Road trips with teenage kids require patience, snacks, and cars with built-in phone chargers. While the first two are very important, the third is by far the most important. In fact, road trips of distances greater than eleven miles with teenagers are strongly discouraged unless your car comes equipped with these life-saving chargers.
I scoured the web for a study to prove what I’m about to say, but unfortunately all I have is empirical evidence. So, here goes: A parent driving a car with a teenager in it but without a phone charger will dramatically increase their speed, commensurate with the dwindling battery life of the child’s phone.
Put simply, if the child’s phone is in no danger of dying, the parent will maintain the legal rate of speed. However, if the child’s phone begins to lose its power, the parent will begin driving at increased speeds, all in an attempt to arrive at the intended destination before the dreaded words, “My phone is dead,” are spoken.
For the visual learners:
Battery Life Rate of Speed
100% 55 MPH
90% 65 MPH
50% 110 MPH
3% 455 MPH
Cops will probably just let you go with a warning if you can prove to the officer, through genuine exasperation, that your child’s device is losing power.
Look, I like my kids. They’re pretty decent people, but teenagers can be really ill-mannered at times. Preteens can also be rude, but their voices haven’t changed yet, so it still sounds kind of cute.
Travelling with babies and/or young kids presents its own challenges, but that phase of my life is over and, from this perspective, it wasn’t all that bad.
For everyone’s sake, it’s best that the kids put in their headphones and listen to their music, i.e., the wacky amalgamation of various genres that all combine to make a heinous sound they call “music.” Likewise, I get to blast my 90s rock music, a music my kids consider some wacky amalgamation of various genres that all combine to make a heinous sound I call “music.”
Not that I don’t want to talk to my kids on a road trip. I mean, I don’t, but they also don’t want to talk to me. What are we even going to talk about? My wife and I are in our 40s. The kids don’t care about my intermittent low back pain, which coat my wife should wear to the wedding, or whether we should attend both Toad the Wet Sprocket concerts on back-to-back nights.
Seriously, what are we going to talk about? How scenic the Jersey turnpike is? (It isn’t.)
Was Interstate 95 actually designed to be a social experiment to test the boundaries of nervous breakdowns? (It was.)
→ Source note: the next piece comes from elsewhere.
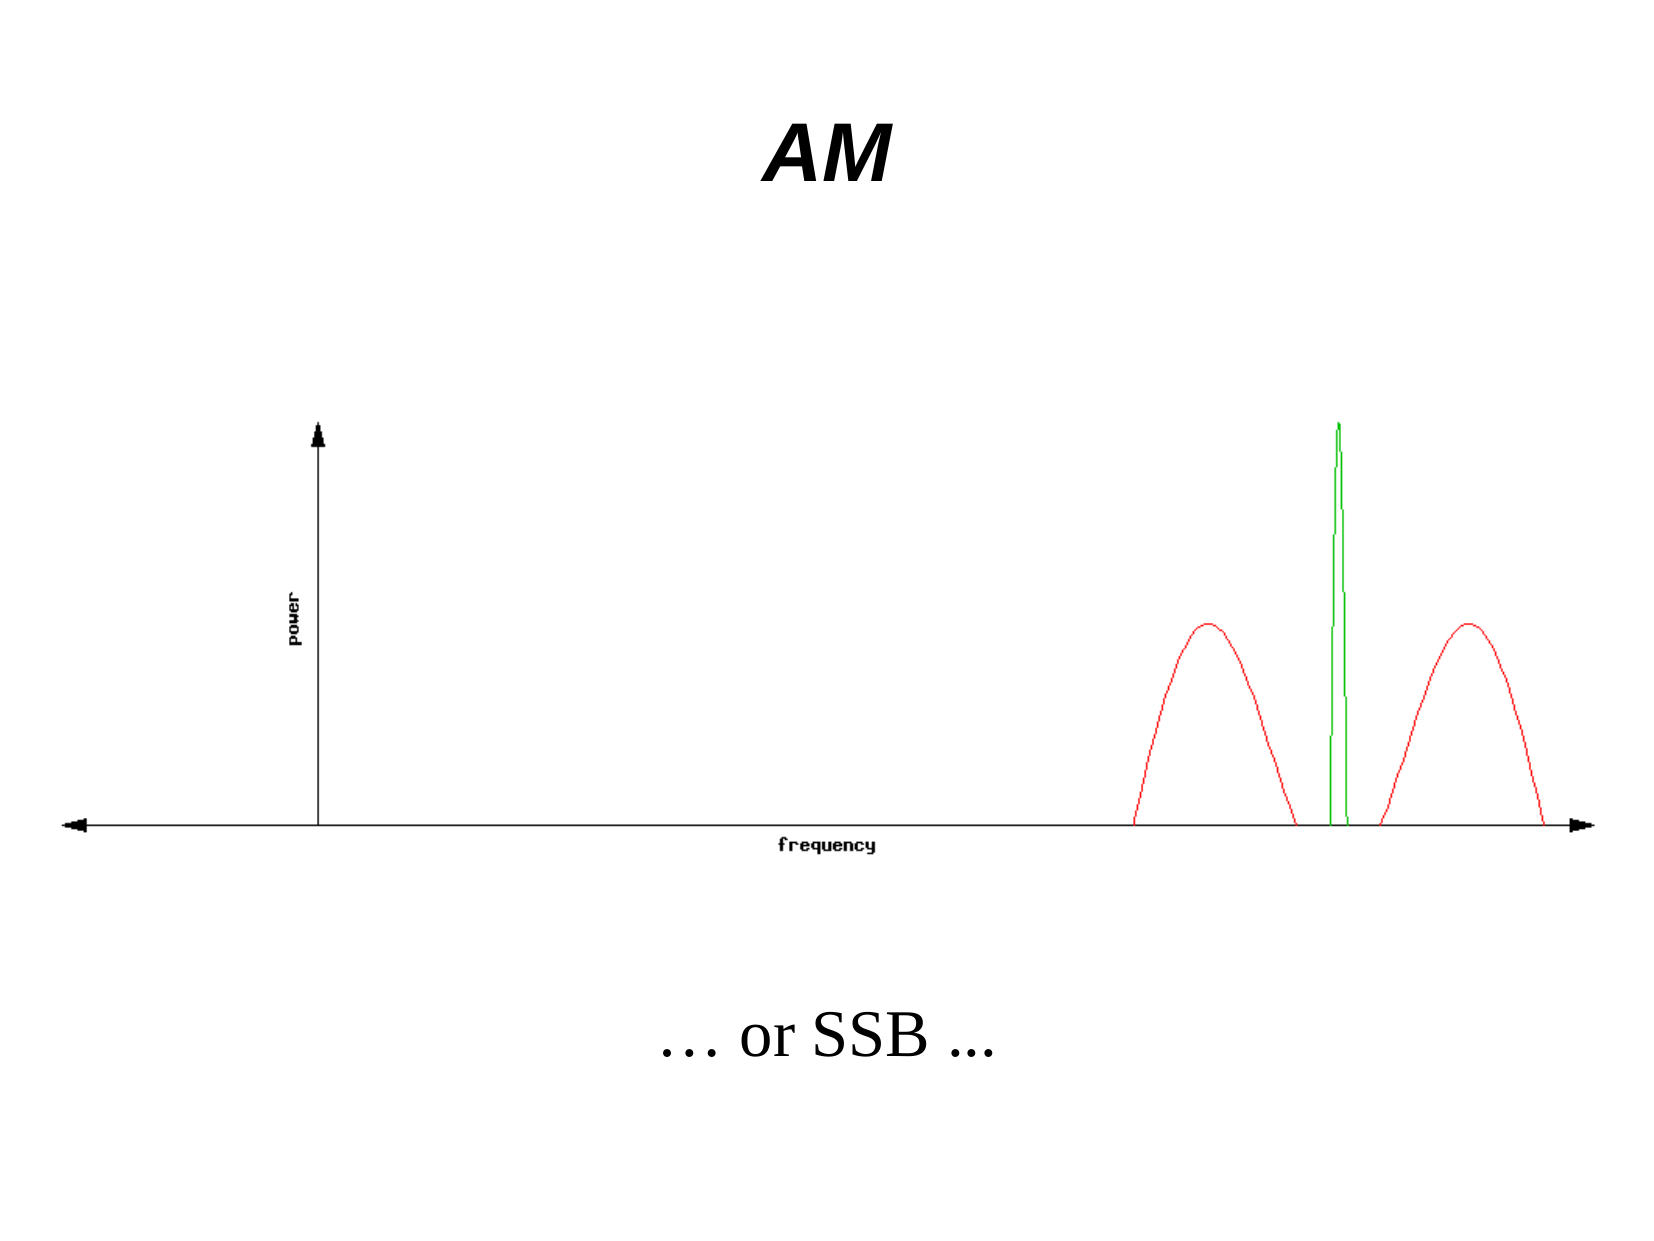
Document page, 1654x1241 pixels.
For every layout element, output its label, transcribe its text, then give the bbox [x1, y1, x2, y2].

When are we going to be there? Map it yourself on that fancy – and fully charged – phone of yours!
When I was a kid, we had to resort to using our imaginations on road trips – which, by the way, were miserable experiences. It got so bad on an 8-hour trip to the beach once that I actually drew a map of the east coast, along with a menacing hurricane that pummeled North Carolina. Unsatisfied with my rendering of the Carolinas – I couldn’t get the barrier islands right – I balled up the paper, threw it on the floor, and started over. What I did with the other 7 hours and 45 minutes was even worse. We played the license plate game. Look it up, kids.
So, no. No interactions between teenagers and their parents are required on road trips these days. It’s in everyone’s best interest. We can talk when we get to our final destination, or in seven years when they think we’re worth their time again.
Until then, safe travels and keep it plugged in.